A recommendation was made that DOC administration provide a report to council regarding the feasibility of constructing such a village, which is to include zoning and building requirements and is due in January 2020.
“It’s a budding concept, certainly in North America and definitely in B.C., as a response to some of the housing issues that people face and so we’re looking to see what zoning might be required, what the concept might look like, and how this would fit into attracting new people to Clearwater,” said Coun. Shelley Sim, who made the recommendation.
“Would this carve out a different kind of niche market that would bring some budding entrepreneurs or home-based workers, or just general workers? How could this infill some of our population to continue a forward-looking vision for the community?”
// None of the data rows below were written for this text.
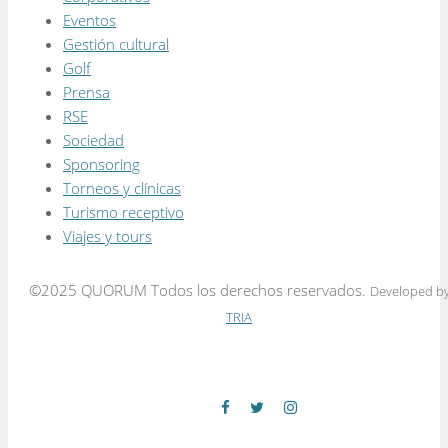
Eventos
Gestión cultural
Golf
Prensa
RSE
Sociedad
Sponsoring
Torneos y clínicas
Turismo receptivo
Viajes y tours
©2025 QUORUM Todos los derechos reservados.
Developed b
TRIA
As the term micro village suggests, the homes that occupy them are much smaller than a traditional house and are much cheaper to own, which makes them appealing to the millennial market and those looking at breaking into the housing market.
One such project has popped up in Terrace, B.C. where a micro village of about 17 small homes has been constructed.
Sim said she knows people who have moved to that area and voiced concerns about younger workers who struggle with the high rental costs, which in some cases prohibits them from taking job opportunities, and similar situations have happened in Clearwater.
“At the last council meeting council voted to ask staff to look into different areas that might be doing this across Canada and then look at some of the policy and zoning requirements,” said Sim.
“There’s a community in Terrace already doing this under the municipality and (we want to touch) base with them to see if their template is something that’s workable, but at the end of the day it has to be workable for Clearwater and the North Thompson Valley, so this is really an exploration to see if this is something our community would interested in.”
Sim added there are challenges in identifying what a tiny home is, whether it’s a truck, a home, or an R.V., and then making sure planning and zoning can be addressed accordingly.
Other amenities could be added to the village, like community gardens, stores, and community workspaces, so commercial zoning also has to be considered.
“I think (this idea) came from a need to look at housing differently and the fact this is cropping up — there are areas that are actually building tiny homes — we are looking at what our community can do,” said Sim.
“Could we build tiny homes? Then could we have our own village? Could that be a different industry that’ll spark something?”